* [TASK DESCRIPTION]:
Please count the lines of the data that contain "order" and state only the total.

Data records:
::::::::::
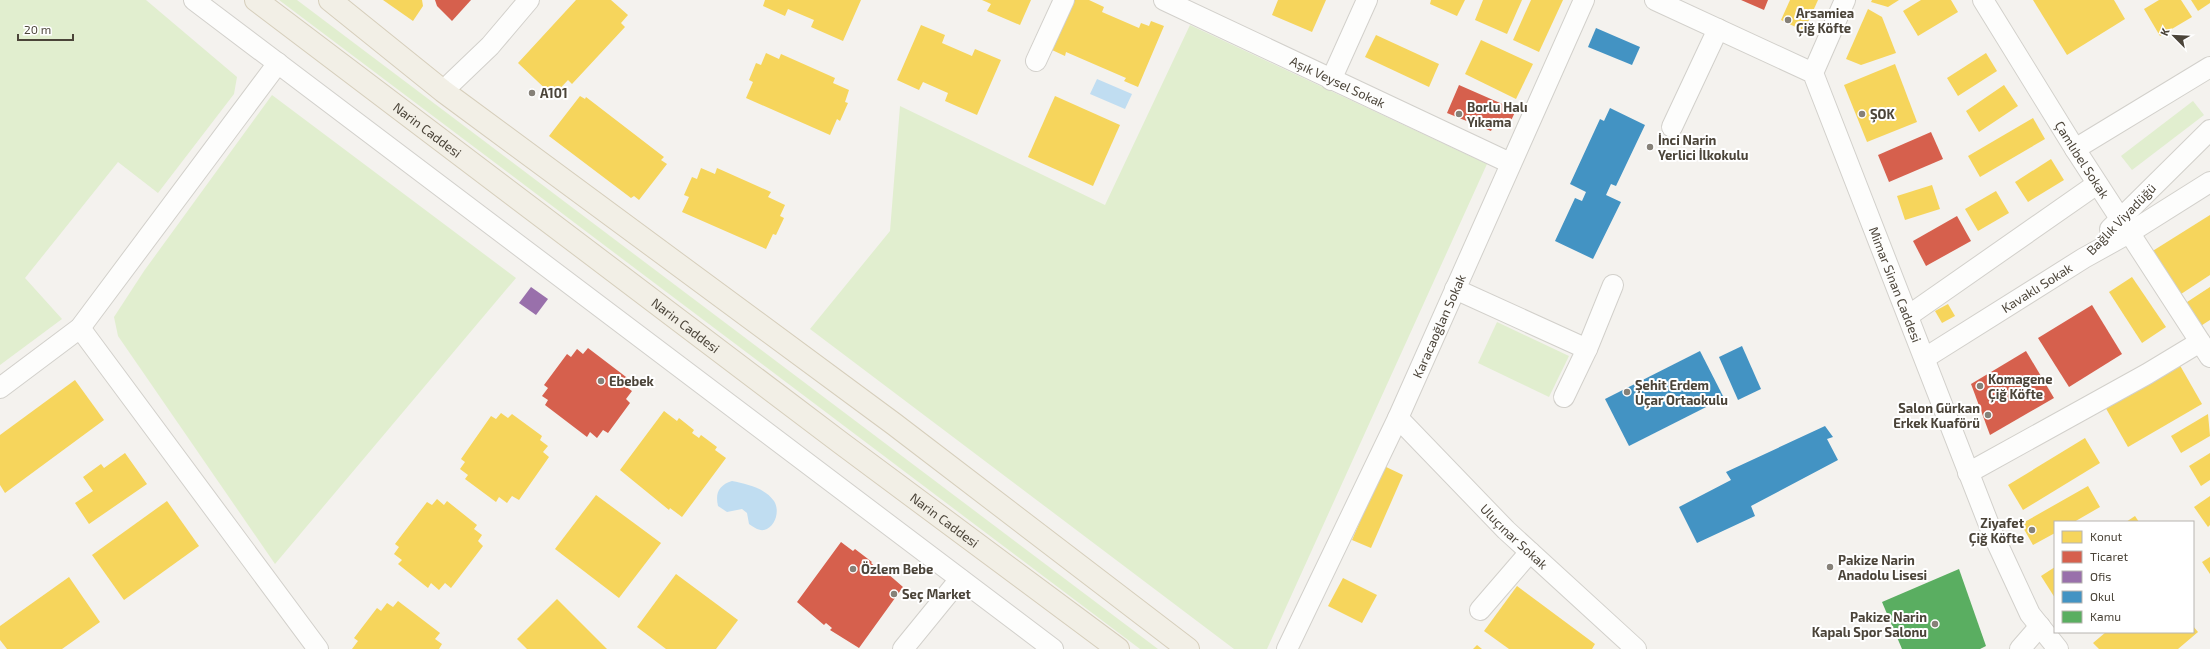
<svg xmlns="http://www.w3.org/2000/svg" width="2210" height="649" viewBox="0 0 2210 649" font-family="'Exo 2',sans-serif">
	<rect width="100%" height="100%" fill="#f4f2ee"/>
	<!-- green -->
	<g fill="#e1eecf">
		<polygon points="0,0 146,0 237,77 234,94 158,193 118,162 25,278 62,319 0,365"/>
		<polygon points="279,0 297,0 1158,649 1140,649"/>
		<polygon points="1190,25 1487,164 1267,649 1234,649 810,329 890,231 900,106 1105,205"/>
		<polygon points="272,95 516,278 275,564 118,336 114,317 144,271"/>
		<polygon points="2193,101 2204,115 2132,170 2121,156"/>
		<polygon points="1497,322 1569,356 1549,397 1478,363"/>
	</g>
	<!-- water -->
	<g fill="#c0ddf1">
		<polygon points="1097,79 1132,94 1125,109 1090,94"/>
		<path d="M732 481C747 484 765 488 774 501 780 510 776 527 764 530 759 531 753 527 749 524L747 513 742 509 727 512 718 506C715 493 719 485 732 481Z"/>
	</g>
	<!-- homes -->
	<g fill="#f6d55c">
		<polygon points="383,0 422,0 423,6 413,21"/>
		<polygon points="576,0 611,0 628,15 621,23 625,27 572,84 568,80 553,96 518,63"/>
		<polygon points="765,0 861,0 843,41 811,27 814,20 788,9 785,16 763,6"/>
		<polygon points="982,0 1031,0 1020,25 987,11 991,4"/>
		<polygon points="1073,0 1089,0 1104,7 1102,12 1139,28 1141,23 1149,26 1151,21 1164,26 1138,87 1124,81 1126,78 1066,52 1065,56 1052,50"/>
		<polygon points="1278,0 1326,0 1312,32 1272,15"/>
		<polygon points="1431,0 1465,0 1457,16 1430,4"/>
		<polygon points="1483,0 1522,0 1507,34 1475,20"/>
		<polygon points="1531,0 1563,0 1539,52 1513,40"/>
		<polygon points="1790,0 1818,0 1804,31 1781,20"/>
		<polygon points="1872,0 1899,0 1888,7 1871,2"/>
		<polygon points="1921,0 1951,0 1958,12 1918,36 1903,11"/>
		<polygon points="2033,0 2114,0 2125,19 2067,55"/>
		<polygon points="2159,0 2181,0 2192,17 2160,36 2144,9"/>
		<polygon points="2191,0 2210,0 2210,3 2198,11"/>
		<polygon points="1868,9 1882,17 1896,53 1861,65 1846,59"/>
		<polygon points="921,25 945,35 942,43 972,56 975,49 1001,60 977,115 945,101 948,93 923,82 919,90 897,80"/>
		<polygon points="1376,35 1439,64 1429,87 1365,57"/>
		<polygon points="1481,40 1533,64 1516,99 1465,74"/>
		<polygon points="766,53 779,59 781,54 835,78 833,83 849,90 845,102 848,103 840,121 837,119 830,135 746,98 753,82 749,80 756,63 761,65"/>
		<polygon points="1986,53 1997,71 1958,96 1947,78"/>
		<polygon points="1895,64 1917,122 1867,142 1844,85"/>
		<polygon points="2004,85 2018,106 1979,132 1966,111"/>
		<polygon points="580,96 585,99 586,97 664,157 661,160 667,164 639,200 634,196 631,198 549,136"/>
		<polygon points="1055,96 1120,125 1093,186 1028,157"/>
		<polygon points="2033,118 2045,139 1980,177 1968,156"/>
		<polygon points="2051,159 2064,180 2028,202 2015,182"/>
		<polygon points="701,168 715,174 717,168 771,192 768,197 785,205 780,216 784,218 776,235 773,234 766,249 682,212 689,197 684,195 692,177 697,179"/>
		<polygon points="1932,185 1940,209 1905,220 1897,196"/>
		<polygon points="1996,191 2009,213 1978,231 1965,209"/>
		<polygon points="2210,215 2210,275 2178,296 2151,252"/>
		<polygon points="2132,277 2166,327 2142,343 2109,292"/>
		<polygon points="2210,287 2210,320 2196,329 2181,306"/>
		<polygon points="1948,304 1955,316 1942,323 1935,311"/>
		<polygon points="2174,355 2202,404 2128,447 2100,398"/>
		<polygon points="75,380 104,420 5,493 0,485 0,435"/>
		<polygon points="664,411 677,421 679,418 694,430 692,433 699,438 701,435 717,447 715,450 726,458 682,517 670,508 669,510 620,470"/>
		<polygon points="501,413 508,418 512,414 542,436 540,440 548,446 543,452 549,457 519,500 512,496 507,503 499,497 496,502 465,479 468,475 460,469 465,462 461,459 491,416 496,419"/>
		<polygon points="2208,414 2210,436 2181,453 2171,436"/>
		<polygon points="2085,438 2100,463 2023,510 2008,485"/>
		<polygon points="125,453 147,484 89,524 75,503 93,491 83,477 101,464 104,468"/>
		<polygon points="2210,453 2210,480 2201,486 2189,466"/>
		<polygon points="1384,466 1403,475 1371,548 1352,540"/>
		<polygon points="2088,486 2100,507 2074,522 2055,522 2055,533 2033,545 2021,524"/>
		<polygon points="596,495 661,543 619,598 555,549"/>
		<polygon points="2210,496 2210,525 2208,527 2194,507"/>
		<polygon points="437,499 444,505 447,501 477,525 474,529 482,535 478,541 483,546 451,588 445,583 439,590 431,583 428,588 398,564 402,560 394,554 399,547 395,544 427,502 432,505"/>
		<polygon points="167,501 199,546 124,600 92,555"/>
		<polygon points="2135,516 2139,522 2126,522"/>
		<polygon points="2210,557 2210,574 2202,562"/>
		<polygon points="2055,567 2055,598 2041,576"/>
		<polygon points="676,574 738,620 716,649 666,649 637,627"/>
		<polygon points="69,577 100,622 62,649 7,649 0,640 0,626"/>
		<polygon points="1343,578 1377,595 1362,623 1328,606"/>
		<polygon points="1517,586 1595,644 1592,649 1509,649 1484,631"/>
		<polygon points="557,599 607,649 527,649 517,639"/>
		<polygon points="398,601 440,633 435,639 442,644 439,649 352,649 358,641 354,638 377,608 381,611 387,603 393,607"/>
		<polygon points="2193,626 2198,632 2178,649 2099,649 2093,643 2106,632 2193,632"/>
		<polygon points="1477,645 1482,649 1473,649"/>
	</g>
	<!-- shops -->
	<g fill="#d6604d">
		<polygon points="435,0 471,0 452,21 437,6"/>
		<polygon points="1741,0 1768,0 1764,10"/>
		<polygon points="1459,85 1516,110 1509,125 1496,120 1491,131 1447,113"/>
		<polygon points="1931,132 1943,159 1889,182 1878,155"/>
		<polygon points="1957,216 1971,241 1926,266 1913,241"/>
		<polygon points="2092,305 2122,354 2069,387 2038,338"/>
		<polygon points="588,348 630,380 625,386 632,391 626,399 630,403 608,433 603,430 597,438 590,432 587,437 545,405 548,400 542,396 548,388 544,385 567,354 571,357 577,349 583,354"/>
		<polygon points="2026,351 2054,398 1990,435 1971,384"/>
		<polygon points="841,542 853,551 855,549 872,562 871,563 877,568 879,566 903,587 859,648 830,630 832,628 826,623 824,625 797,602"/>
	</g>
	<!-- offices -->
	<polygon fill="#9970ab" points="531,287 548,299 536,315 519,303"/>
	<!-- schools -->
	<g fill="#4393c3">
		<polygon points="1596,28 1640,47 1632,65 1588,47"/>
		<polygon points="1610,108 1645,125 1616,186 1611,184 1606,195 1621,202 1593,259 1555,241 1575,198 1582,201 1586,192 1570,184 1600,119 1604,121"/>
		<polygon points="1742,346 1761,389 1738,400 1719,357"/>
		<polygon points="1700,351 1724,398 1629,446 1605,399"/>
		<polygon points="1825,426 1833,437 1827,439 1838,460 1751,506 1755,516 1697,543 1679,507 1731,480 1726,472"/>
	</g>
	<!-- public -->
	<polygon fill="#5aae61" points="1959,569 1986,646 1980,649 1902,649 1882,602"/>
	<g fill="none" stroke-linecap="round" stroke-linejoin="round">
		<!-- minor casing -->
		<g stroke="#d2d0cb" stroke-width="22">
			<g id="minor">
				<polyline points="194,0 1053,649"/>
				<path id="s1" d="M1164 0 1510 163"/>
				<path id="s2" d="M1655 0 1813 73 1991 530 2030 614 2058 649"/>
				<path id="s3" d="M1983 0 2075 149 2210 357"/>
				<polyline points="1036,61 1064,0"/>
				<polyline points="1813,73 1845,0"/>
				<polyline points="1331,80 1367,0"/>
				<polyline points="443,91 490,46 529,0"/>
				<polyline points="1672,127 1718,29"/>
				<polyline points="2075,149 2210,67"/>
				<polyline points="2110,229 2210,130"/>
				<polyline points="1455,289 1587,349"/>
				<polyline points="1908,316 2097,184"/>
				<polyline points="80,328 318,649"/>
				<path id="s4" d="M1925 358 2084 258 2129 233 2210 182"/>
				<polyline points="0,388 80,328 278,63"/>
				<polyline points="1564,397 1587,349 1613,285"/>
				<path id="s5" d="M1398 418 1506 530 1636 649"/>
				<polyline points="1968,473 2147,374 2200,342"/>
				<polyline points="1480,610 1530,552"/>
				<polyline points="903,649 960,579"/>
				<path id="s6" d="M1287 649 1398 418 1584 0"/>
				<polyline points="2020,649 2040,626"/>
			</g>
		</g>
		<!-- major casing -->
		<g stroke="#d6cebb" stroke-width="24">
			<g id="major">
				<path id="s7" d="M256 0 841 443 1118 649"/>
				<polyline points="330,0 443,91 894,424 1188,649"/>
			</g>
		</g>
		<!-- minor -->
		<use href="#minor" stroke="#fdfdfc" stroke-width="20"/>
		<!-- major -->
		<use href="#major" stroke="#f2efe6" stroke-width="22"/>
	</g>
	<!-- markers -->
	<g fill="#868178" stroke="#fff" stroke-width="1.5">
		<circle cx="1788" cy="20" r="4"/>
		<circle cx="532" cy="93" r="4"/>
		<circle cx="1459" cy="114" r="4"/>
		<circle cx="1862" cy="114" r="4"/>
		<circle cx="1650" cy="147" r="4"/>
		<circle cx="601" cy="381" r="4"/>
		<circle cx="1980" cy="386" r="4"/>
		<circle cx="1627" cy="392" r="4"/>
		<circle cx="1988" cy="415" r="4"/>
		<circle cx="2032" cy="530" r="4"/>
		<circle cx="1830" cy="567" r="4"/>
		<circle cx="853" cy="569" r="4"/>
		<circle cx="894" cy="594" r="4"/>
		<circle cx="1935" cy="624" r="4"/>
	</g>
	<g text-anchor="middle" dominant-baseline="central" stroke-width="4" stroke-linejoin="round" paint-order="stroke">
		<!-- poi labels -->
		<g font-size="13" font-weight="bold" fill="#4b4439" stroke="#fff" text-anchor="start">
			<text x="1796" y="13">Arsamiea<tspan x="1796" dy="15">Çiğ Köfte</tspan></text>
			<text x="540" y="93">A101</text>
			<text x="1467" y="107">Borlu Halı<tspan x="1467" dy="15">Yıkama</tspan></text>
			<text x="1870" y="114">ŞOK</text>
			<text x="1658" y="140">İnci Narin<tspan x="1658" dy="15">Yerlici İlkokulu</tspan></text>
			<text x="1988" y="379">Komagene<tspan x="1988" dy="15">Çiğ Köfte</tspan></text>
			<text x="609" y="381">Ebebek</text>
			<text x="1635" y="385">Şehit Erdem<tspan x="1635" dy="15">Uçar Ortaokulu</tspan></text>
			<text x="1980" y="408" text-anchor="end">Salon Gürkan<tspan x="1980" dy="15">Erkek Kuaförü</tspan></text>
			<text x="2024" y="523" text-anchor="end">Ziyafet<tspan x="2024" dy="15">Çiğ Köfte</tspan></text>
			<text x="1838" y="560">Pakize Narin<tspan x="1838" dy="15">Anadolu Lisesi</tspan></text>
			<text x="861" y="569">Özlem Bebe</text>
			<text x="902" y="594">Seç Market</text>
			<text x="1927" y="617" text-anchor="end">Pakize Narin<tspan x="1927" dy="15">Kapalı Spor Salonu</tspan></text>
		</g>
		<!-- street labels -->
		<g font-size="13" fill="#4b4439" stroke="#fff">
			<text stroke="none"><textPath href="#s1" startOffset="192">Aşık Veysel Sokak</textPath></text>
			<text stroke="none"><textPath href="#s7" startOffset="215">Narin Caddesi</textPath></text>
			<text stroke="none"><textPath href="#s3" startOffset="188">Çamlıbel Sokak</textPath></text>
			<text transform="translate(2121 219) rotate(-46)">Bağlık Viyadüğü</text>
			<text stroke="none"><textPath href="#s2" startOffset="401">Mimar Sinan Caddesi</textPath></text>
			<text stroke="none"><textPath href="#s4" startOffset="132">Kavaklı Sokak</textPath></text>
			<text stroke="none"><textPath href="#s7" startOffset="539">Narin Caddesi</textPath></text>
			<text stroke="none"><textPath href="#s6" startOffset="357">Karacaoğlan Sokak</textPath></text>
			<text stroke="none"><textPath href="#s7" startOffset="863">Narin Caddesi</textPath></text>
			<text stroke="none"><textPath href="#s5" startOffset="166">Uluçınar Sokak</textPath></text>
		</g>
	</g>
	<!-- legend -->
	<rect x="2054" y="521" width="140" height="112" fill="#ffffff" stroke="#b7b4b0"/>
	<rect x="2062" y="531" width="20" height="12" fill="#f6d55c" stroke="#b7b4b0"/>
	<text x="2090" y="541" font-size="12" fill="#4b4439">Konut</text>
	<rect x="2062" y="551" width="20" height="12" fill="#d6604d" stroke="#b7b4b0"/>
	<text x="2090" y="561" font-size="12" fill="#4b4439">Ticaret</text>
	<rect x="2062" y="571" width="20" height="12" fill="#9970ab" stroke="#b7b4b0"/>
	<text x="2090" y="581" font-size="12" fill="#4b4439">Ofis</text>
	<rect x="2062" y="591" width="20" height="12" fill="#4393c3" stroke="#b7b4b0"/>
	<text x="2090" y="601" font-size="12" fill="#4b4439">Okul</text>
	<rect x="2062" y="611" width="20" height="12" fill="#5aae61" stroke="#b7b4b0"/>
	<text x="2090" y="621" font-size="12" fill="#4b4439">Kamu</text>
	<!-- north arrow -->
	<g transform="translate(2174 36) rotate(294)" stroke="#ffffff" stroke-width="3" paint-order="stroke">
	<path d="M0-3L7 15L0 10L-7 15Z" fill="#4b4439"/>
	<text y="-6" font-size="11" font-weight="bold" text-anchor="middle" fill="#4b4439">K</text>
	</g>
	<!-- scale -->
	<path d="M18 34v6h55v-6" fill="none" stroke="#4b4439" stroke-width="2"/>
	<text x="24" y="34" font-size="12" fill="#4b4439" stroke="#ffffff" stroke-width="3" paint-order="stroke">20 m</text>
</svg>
::::::::::
* [TASK RESPONSE]:
3